A satellite image could be a clue in determining whether river erosion was a factor in the fatal hillside collapse in Washington state, a landslide expert said.
The undated image on the Google Earth website was apparently taken some time after the 2006 landslide in Oso forced engineers to construct a retaining wall along the Stillaguamish River, reported NBC affiliate KING5. The wall was created to reinforce the riverbank.
The image shows a bend in the north fork of the Stillaguamish and what appear to be broken-off logs cluttering the river at the northeast end of the wall. The wall was swept way Saturday in a mile-long mudslide that flattened homes on the other side of the river, killing at least 17 people.

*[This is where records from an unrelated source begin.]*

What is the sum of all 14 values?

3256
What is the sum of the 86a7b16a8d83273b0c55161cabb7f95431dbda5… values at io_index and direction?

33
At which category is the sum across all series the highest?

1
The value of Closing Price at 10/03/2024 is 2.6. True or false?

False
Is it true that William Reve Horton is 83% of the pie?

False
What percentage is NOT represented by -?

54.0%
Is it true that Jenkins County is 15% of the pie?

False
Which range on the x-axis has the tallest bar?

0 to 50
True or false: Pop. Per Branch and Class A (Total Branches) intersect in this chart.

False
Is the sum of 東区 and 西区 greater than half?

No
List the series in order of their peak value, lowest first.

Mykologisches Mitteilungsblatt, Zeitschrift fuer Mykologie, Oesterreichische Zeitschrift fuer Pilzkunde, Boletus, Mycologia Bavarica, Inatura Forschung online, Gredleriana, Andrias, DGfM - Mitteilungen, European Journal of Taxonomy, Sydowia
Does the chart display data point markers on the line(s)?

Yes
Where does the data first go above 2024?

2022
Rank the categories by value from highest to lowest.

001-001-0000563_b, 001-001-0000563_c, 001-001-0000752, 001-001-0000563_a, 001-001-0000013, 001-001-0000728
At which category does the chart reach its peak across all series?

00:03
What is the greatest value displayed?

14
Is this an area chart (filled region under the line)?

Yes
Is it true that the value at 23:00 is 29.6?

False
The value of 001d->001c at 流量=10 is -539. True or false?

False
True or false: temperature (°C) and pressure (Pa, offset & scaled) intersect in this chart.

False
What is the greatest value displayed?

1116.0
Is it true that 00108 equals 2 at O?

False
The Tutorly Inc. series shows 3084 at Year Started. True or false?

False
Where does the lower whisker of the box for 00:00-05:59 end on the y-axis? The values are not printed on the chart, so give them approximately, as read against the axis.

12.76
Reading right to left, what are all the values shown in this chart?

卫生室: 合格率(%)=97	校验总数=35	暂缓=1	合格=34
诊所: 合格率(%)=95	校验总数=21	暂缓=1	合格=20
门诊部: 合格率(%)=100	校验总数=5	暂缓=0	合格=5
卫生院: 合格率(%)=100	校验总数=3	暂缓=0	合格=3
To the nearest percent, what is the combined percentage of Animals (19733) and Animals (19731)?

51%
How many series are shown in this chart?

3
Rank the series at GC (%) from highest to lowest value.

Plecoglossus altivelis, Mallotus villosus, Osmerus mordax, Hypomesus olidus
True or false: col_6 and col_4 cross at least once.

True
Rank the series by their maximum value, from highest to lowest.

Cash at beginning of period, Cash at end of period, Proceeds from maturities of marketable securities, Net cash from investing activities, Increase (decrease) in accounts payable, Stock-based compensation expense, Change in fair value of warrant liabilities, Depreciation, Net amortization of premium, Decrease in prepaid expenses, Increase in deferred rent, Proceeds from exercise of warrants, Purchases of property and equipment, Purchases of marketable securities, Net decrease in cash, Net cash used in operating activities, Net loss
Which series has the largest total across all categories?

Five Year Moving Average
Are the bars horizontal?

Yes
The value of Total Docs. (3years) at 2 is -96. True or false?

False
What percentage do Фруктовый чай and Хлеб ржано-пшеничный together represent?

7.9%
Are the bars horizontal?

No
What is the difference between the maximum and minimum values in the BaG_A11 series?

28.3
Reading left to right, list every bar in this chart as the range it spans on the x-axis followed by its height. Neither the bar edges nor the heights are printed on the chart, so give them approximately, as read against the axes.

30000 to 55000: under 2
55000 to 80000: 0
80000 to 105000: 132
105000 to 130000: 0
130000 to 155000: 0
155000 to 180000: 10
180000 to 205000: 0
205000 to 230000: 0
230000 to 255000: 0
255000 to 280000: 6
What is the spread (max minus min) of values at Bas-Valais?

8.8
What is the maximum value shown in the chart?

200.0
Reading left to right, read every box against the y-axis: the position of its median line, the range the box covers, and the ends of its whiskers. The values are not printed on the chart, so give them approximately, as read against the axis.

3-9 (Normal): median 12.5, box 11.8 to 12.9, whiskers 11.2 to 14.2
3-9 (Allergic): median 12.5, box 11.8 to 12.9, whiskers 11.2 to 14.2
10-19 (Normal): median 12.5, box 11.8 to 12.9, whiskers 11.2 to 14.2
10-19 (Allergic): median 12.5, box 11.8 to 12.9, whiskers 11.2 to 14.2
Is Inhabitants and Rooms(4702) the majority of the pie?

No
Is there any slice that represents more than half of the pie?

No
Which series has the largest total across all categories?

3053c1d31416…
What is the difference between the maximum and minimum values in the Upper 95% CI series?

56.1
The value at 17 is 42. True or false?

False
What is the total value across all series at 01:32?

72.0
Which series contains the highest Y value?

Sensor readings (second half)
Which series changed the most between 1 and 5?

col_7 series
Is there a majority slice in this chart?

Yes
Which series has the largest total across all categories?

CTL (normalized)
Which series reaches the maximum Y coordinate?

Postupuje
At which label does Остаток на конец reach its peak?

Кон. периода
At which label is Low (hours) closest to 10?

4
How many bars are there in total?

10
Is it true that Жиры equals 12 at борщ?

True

It’s too early to say whether the wall’s failure played a part in the slide, but it could be studied in the event the river had eaten away at the hillside’s stability, said Dave Montgomery, a geologist at the University of Washington.
“You can clearly see the river cutting into the toe of the slope,” Montgomery told KING5.
But the Stillaguamish Tribe of Indians, which oversaw the building of the $1 million wall, doesn’t believe the wall’s condition contributed to the collapse. The tribe’s environmental manager, Pat Stevenson, told KING5 that the wall was also built to hold back sediment that was hurting the river's fish run — and not meant to support the entire slope.
The tree-filled hillside has been known as a landslide area for more than 60 years, and the river has eroded the base of it since at least the 1950s, geologists said.
While there was state-approved logging at the top of the hillside in 2005, the area immediately around the head of the slide was restricted from harvesting, according to state officials.
A Seattle Times report, however, found that logging was still done in the restricted area. Logging can contribute to slides because it removes trees that would otherwise absorb the water on the land.